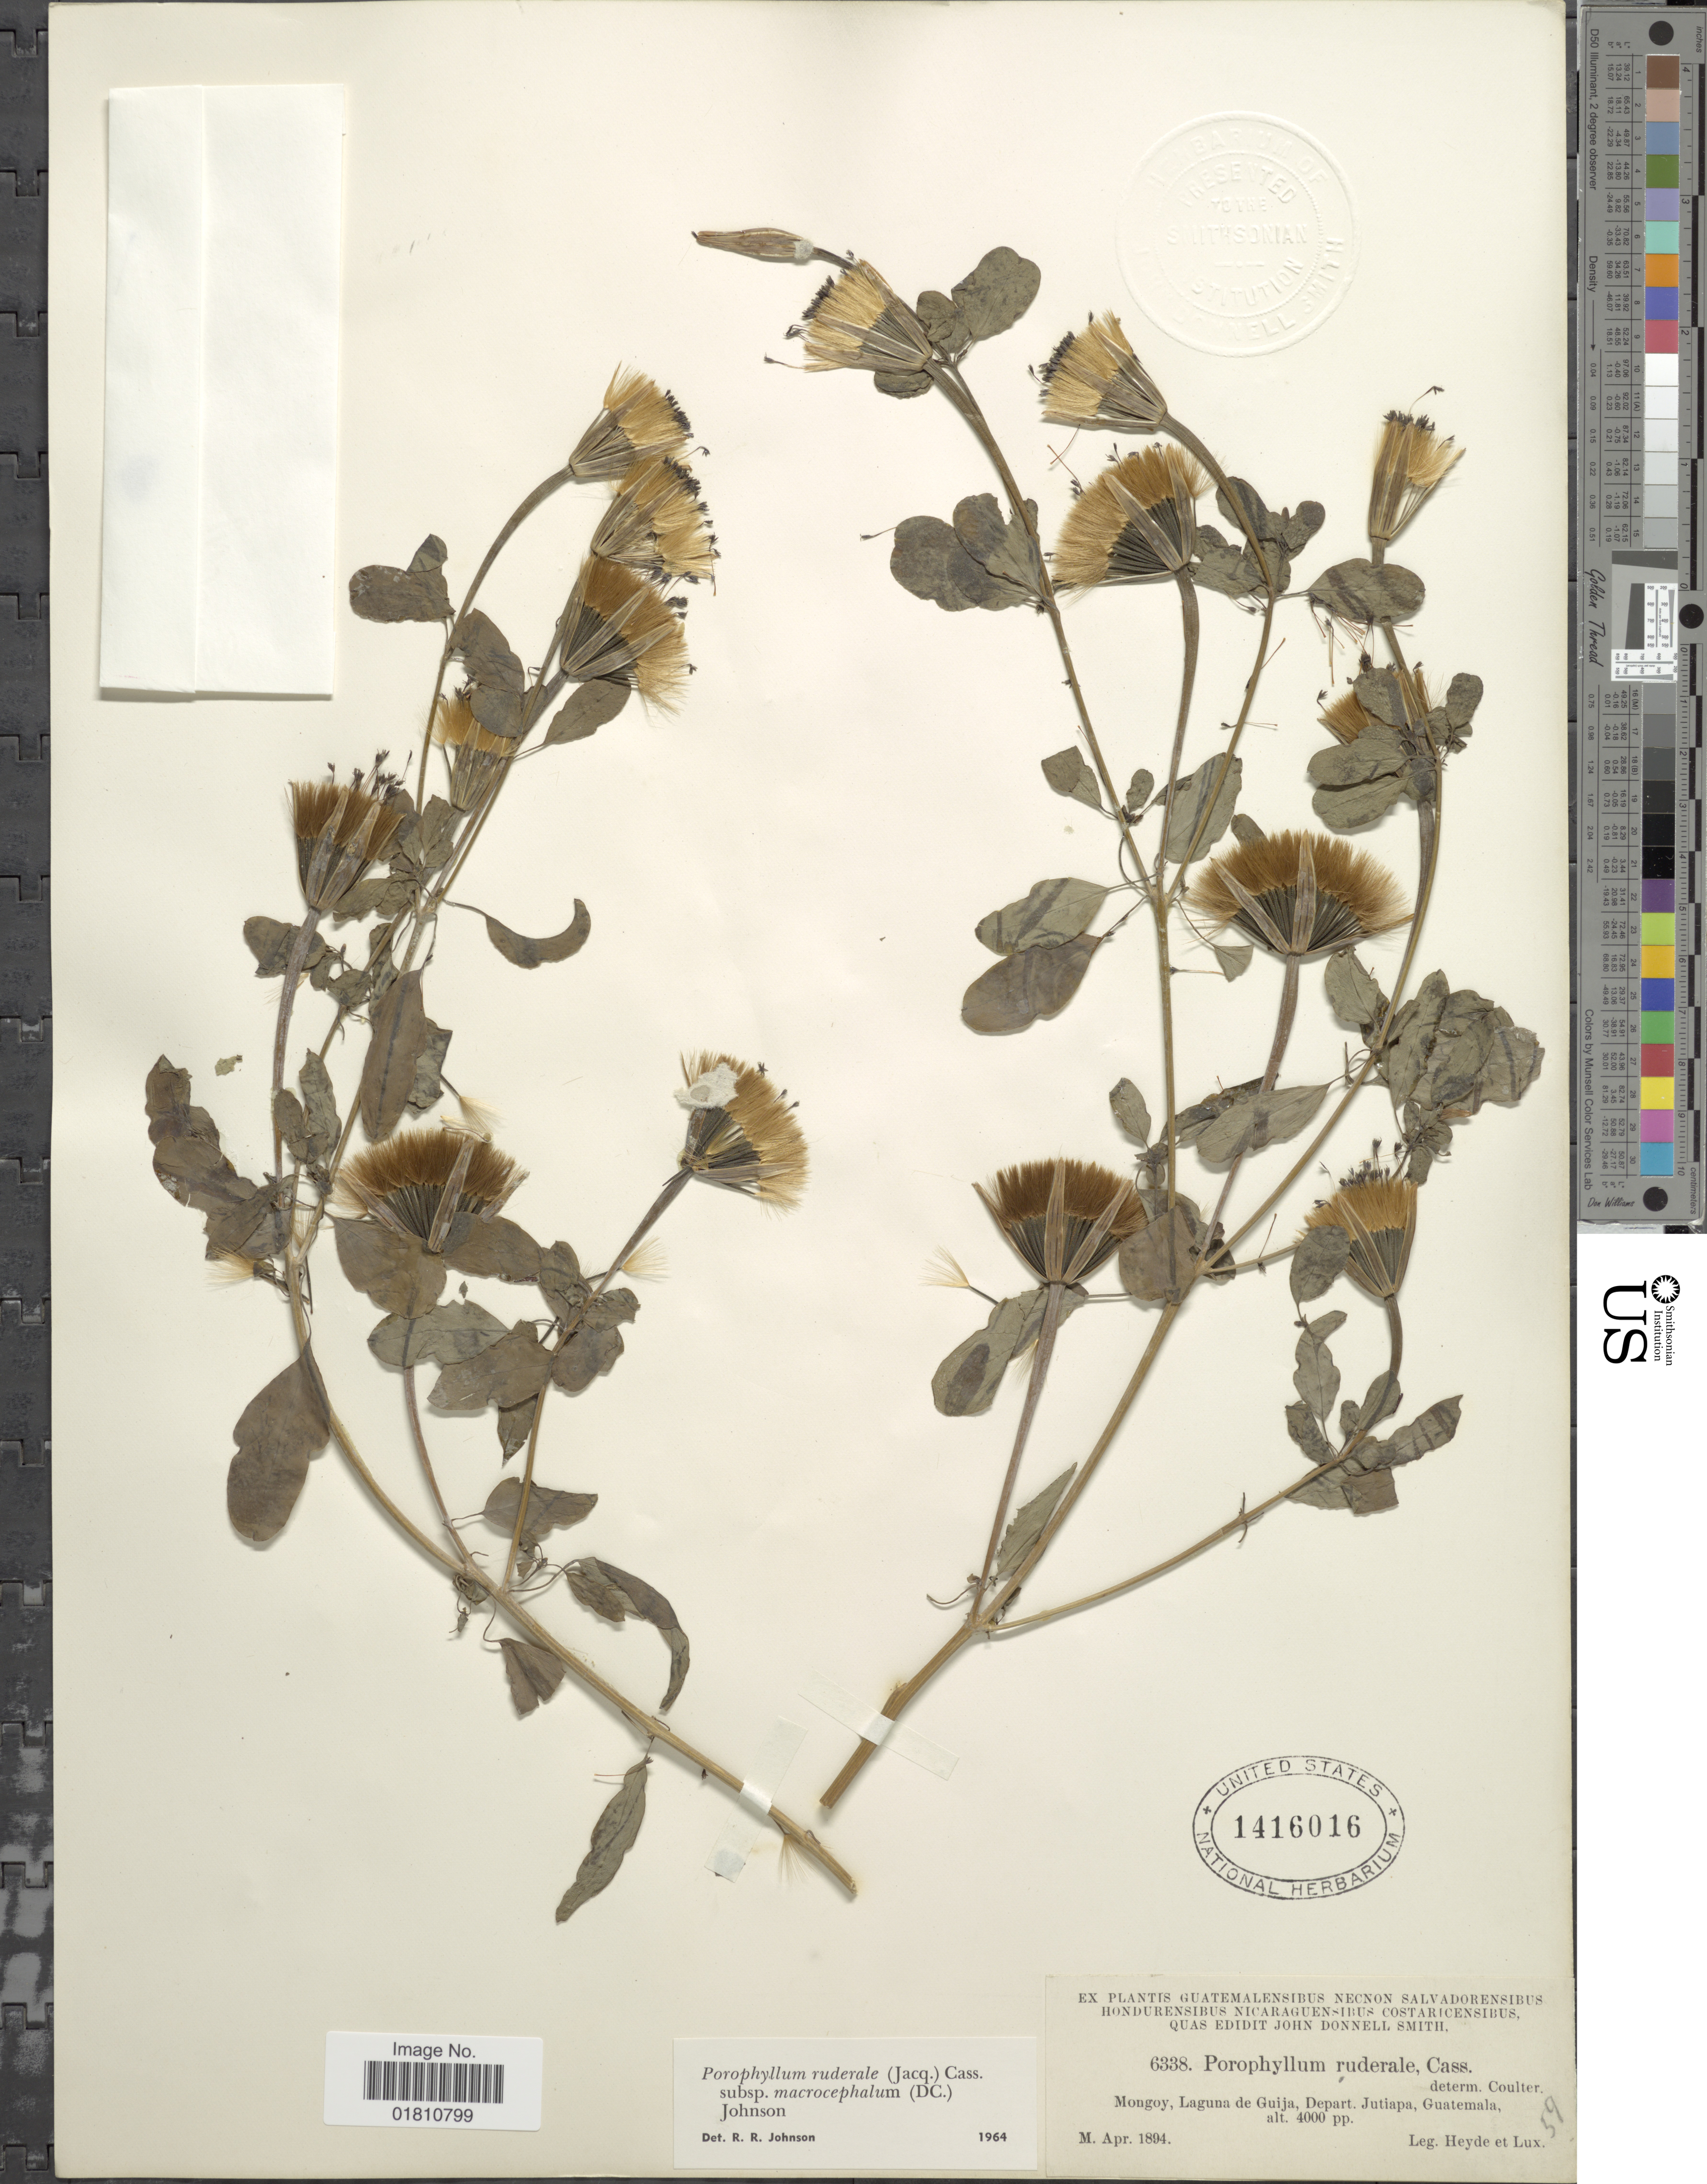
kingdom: Plantae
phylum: Tracheophyta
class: Magnoliopsida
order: Asterales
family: Asteraceae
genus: Porophyllum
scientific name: Porophyllum ruderale subsp. macrocephalum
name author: (DC.) R.R. Johnson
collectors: Heyde & Lux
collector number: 6338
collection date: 1894-04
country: Guatemala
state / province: Jutiapa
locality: Mongoy, Laguna de Guija.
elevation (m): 1219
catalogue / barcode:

▶ [Do this]: Rewrite the records with "collection date" swapped for "date of collection", keeping everything else the same and leaving out the pictures.

▶ [Exercise answer]:
kingdom: Plantae
phylum: Tracheophyta
class: Magnoliopsida
order: Asterales
family: Asteraceae
genus: Porophyllum
scientific name: Porophyllum ruderale subsp. macrocephalum
name author: (DC.) R.R. Johnson
collectors: Heyde & Lux
collector number: 6338
date of collection: 1894-04
country: Guatemala
state / province: Jutiapa
locality: Mongoy, Laguna de Guija.
elevation (m): 1219
catalogue / barcode:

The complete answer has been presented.